Media is the pillar that turns content, social commerce, brand media, and demand generation into a driver of revenue and enterprise value — not a stream of impressions a marketing team reports on in isolation. Most brands separate media from commerce: the agency optimizes reach and engagement while leadership needs profit and growth, and the two never reconcile. The Triangle treats media as a growth function. We connect media strategy directly to customer behavior, commerce performance, technology, and the financial plan, so every dollar spent answers to the same scoreboard as the rest of the business. The result is more efficient acquisition, stronger brand equity, and measurable revenue growth you can trace to the spend.
Who is this for?
This is for commerce executives, CMOs, and founders who are spending heavily on media but cannot connect that spend to profit. The pattern is familiar: an agency reports glowing engagement numbers while contribution margin slips, acquisition costs climb faster than lifetime value, and no one can say which campaigns actually moved revenue. Media decisions get made in a vacuum — disconnected from what the commerce platform can convert, what the supply chain can fulfill, and what the capital plan can sustain. If your media looks busy but your unit economics are getting worse, this is the pillar that puts media back in service of the business.

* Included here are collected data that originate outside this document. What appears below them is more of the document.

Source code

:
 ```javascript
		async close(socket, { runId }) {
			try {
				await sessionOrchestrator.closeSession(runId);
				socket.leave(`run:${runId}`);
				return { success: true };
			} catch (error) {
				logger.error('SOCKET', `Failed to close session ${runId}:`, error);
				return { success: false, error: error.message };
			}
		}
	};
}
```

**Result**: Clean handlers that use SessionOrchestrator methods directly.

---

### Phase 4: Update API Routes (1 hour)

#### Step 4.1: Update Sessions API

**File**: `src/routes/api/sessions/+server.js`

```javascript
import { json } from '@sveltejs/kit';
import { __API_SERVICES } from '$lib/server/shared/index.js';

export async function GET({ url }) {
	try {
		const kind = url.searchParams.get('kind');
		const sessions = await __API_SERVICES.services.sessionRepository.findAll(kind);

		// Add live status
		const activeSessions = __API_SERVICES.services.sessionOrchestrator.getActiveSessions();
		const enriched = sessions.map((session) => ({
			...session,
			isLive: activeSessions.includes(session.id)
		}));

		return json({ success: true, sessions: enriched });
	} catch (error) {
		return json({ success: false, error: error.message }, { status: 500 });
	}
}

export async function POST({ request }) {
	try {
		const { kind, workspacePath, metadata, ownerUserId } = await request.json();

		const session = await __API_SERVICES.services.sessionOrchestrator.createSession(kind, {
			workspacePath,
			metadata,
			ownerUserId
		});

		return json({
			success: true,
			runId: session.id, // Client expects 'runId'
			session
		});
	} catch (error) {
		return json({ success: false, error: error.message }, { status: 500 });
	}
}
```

How does an engagement run?
It starts with a focused four-to-six-week diagnostic, then moves to a sequenced plan. In the diagnostic we trace media spend through to revenue and margin, channel by channel, and map it against customer behavior and contribution economics rather than vanity reach. We read this alongside the work in Technology, because media performance is capped by what your commerce stack and data infrastructure can actually measure and convert — you cannot optimize what you cannot attribute. We assess it against Supply Chain too, since there is no point driving demand for products you cannot fulfill profitably; promotion and inventory have to move together. From there you get a sequenced plan: which channels to scale, which to cut, and the attribution and creative model to run them under. Clients either run the plan themselves or keep us in the room for execution support.
What changes when it works?
Media stops being a communications line item and starts behaving like a growth engine. Acquisition gets more efficient because spend is steered by contribution margin and customer value, not impressions. Brand equity strengthens because the message is consistent with the product and the experience, not just the ad. Most important, leadership can finally read media the way it reads the rest of the business — in revenue and profit. Because we built the media plan in concert with technology, supply chain, and the capital plan in Finance, the growth holds: you are not buying a demand spike the operation cannot absorb, you are compounding revenue the whole company is built to deliver.
Case: a scaling lifestyle brand, rising spend and falling margin
- Challenge
- A direct-to-consumer lifestyle brand near $40M in revenue was pouring budget into paid social and influencer content. The agency dashboards looked strong, but blended acquisition cost had nearly doubled in a year and contribution margin was eroding. Leadership could not tell which media actually produced profitable customers, and stockouts on the best-selling lines meant some of the demand the campaigns created was being wasted.
- Work
- We ran a six-week diagnostic that tied every media channel to revenue and margin, then rebuilt attribution on top of the commerce data the brand already collected. We worked with the technology team to close the measurement gaps, and aligned the media calendar with inventory and fulfillment so promotion never ran ahead of what supply chain could ship. We cut two channels that looked busy but lost money, concentrated budget on the segments with the highest lifetime value, and reset the creative model around the products that actually carried margin.
- Within two quarters blended acquisition cost fell by roughly a third, contribution margin recovered, and stockouts on promoted lines effectively disappeared — turning a media budget that had been quietly destroying value into a measurable, repeatable source of profitable growth.